* _Texto apresentado_
Atualizado em 24 de fevereiro de 2025 10:49

Um dos principais e mais importantes institutos existentes no Direito Processual Civil, e mais precisamente, na jurisdição de conhecimento, diz respeito à coisa julgada. Como bem afirma Leonardo Greco, trata a coisa julgada da "garantia da segurança jurídica e da tutela jurisdicional efetiva"1.

A coisa julgada opera seus efeitos, em âmbito civil, no processo estatal e, mais precisamente, jurisdição de conhecimento. Como bem apontado pela doutrina, a coisa julgada, apesar de suas fragilidades (em especial no âmbito do processo estatal2) permanece sendo uma das mais importantes garantias à manutenção da estabilidade e, pois, do justo.

O instituto da coisa julgada é, classicamente, dividido entre coisa julgada formal e material. No primeiro caso há a imutabilidade, no âmbito do processo, do ato processual sentença. Trata-se, exatamente, de pressuposto para o segundo caso, eis que a coisa julgada material torna imutável sua eficácia fora do processo. Como bem afirmam Dinamarco, Badaró e Lopes, apoiando-se nas lições de Liebman, "a coisa julgada não é um efeito ou uma eficácia da sentença, mas uma sua peculiar autoridade, consistente na imutabilidade da eficácia da sentença"3.

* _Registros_
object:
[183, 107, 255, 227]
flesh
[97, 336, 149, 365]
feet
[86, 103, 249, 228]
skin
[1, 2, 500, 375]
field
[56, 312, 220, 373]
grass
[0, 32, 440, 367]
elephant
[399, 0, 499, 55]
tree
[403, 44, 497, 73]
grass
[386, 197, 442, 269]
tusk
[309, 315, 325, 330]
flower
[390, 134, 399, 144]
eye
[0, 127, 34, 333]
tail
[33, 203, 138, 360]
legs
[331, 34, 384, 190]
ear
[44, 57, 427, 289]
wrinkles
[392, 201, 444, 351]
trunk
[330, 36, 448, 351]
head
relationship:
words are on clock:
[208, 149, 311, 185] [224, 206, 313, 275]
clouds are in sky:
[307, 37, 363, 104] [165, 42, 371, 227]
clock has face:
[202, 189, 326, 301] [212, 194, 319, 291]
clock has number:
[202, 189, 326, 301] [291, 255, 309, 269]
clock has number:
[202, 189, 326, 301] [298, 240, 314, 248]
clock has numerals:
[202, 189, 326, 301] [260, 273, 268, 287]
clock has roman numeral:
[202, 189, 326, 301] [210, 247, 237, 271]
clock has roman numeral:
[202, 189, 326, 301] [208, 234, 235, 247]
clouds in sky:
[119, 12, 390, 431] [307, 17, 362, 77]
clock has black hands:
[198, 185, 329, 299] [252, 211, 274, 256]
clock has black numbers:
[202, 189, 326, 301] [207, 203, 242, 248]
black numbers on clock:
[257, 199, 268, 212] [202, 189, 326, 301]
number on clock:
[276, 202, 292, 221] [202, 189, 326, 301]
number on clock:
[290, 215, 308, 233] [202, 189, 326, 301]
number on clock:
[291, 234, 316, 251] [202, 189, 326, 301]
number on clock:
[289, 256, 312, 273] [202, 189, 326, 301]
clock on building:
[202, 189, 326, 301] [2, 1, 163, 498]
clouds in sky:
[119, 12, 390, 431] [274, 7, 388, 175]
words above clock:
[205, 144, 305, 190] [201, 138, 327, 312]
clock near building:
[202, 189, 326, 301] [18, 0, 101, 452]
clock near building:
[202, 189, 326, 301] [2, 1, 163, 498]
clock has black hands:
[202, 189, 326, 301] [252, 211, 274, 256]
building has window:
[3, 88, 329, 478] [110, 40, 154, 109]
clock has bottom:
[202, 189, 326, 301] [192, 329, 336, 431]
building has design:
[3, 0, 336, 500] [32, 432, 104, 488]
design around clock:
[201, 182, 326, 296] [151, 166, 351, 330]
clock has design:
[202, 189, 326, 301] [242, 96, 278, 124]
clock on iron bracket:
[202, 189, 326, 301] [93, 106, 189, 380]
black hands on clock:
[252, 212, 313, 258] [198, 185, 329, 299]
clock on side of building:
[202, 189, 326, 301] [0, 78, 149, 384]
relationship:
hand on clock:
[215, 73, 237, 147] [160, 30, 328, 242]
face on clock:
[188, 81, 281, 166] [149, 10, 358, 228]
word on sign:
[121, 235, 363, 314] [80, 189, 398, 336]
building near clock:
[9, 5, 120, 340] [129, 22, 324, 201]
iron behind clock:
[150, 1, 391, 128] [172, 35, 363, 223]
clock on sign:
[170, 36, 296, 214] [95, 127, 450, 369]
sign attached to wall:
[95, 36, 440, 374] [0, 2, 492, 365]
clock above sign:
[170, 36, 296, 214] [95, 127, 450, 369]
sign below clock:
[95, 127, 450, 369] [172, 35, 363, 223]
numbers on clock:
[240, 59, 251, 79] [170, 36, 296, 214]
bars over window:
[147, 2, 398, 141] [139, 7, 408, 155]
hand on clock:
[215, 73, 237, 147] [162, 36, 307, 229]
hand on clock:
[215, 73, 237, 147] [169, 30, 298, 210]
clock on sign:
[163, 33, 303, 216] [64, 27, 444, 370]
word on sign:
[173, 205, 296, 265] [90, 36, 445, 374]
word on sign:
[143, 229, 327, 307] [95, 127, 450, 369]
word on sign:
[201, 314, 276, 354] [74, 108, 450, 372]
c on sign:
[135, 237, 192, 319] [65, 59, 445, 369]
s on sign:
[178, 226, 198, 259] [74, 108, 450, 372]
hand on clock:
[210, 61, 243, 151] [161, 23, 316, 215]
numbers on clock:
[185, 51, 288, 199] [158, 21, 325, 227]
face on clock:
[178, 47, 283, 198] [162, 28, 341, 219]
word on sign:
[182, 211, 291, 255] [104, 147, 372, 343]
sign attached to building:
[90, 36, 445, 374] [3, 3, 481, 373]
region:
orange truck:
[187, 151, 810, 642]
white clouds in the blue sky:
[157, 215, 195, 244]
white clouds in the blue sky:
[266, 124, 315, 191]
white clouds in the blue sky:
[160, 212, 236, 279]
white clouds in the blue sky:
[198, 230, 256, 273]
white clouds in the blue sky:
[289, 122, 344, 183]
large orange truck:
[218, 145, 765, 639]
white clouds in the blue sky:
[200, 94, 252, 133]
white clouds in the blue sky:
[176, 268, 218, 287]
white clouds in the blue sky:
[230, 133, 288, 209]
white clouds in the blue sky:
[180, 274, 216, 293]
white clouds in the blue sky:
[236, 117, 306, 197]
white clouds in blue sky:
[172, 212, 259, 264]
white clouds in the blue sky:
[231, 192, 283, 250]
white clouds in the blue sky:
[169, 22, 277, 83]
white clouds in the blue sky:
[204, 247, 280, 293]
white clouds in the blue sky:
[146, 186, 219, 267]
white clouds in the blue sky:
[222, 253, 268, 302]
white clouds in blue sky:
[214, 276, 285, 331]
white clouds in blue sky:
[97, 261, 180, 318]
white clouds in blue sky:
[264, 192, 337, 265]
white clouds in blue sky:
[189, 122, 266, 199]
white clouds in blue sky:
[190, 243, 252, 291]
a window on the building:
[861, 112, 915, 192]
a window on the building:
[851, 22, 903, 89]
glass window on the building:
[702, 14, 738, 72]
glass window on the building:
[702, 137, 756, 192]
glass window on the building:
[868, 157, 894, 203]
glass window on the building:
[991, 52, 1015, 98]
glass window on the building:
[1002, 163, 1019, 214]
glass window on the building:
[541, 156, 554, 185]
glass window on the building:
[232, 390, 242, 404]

* _Enunciado da tarefa_
Traduza para o inglês esta frase do texto sobre coisa julgada: "O instituto da coisa julgada é, classicamente, dividido entre coisa julgada formal e material." Os dados não têm nenhum papel nesta atividade.

* _Problema resolvido_
The institute of res judicata is classically divided into formal and material res judicata.